On Mon, Oct 13, 2008 at 08:12:02AM -0500, Bill Gatliff wrote:
> Laurent Pinchart wrote:
> 
> > 
> > There are no internal pull-up or pull-down resistors on the MPC8248 GPIO 
> > pins. I know our hardware engineer has a valid point theoretically. Does 
> > the point stand practically, or does the MPC8248 
> > "state-of-the-art"(tm)(c)(whatever) technology make floating inputs safe ?
> 
> Well, Freescale's own layout recommendations recommend pullups or pulldowns 
> for
> all input pins, but it's isn't clear what motivates that suggestion.
> 
> The block diagram, Figure 37-21, is less than helpful.  :)  I recall a doc
> somewhere that showed the input protection circuitry ends up providing a 
> modest
> pullup/down, so the line never truly "floats".  

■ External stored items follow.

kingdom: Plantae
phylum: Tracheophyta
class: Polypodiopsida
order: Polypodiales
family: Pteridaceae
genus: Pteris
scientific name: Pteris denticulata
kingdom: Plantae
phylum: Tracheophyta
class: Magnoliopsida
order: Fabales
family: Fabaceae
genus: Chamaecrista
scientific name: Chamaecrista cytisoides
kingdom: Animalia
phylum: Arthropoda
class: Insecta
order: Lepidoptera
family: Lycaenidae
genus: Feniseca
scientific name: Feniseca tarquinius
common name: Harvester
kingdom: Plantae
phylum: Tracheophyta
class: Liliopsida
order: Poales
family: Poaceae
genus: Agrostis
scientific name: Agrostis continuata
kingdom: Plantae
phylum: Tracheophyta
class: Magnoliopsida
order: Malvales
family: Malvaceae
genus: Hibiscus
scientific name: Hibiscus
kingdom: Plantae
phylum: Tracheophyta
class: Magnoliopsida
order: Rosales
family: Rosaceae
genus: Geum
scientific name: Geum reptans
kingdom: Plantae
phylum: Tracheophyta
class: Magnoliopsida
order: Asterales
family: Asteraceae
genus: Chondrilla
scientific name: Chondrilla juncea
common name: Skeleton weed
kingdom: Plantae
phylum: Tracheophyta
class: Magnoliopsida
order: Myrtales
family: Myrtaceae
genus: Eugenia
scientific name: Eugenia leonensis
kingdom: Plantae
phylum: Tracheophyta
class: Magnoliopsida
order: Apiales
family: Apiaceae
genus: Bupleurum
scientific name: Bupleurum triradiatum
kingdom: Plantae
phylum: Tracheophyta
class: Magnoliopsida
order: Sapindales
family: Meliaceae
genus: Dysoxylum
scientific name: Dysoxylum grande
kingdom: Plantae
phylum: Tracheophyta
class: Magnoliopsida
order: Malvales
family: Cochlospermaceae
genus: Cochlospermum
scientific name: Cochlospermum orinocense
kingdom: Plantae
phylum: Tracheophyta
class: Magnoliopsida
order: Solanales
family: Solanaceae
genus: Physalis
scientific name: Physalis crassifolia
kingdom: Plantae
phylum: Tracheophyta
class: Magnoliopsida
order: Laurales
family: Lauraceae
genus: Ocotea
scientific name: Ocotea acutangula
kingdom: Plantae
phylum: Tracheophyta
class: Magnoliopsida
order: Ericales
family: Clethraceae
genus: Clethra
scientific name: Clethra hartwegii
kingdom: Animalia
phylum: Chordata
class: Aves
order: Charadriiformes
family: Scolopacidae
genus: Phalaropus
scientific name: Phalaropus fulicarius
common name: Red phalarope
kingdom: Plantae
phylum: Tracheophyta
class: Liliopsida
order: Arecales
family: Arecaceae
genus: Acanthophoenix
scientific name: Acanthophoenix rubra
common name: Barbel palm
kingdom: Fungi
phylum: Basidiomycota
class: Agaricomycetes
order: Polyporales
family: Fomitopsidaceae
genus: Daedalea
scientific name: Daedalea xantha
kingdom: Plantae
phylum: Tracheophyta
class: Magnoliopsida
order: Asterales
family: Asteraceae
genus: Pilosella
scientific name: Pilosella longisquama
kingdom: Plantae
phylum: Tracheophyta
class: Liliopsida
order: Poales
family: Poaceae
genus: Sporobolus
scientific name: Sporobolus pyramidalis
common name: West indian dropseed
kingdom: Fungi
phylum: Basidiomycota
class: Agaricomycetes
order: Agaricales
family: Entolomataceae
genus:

It's most of the time a couple of reverse biased diodes, one pulling to
the ground and the other to the I/O supply for that pin (there may be
several differnt I/O voltages in addition to a core voltage but I
digress). This prevents the input from going outside the ground to I/O
supply range (plus/minus diode threshholds) but can be considered
as essentially free floating inside that range.

The input may well end up floating at mid-level turning on both
transistors of the input gate (actually if the diodes are well matched,
it will, but don't try to measure it with a voltmeter).

> But it's a very high-impedance path, 

True and that's why it cannot be depended upon. The DC voltage
(not taking into account pickup to which it will be very sensitive)
and the impedance will depend on several internal (diode characteristics
and matching), ambient (temperature) and external factors (resistive pick
up through sub pA level surface currents from neighboring pins/tracks). 
Especially the effective impedance of the diode drops very rapidly with 
temperature (or if you prefer their leakage current increases with increasing 
temperature). This makes the circuit much more sensitive to AC pickup at
very low temperatures.

In this case the only sane solution is, unfortunately, adding external pullup
and or pulldown resistors. The resistor value can be high (47k to 1M) to limit
current waste when the signal does not have the default value. If you
expect most of your signals to be low most of the time, use pull-down
resistors, else use pull-ups (or select on a signal by signal basis if 
you can afford it, but this rule does not apply to the GPIO pin used
as a presence detect if there is one).